Camera settings data
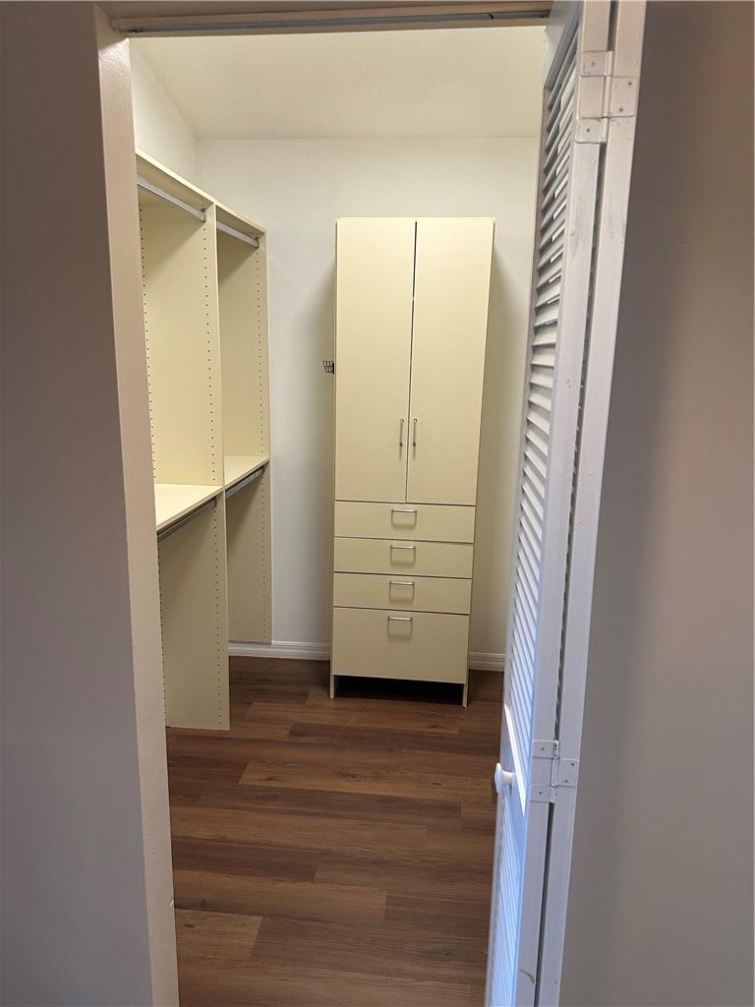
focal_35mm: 24
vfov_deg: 71.6
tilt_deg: -13.0
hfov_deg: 56.8
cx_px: 378
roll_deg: -1.6
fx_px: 698
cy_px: 504
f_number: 1.78
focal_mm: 6.86
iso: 200
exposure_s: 1/120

> [WHAT YOU NEED TO DO]: Each line of the data is to be duplicated exactly; pictures stay out of the copy.

> [OUTPUT]:
focal_35mm: 24
vfov_deg: 71.6
tilt_deg: -13.0
hfov_deg: 56.8
cx_px: 378
roll_deg: -1.6
fx_px: 698
cy_px: 504
f_number: 1.78
focal_mm: 6.86
iso: 200
exposure_s: 1/120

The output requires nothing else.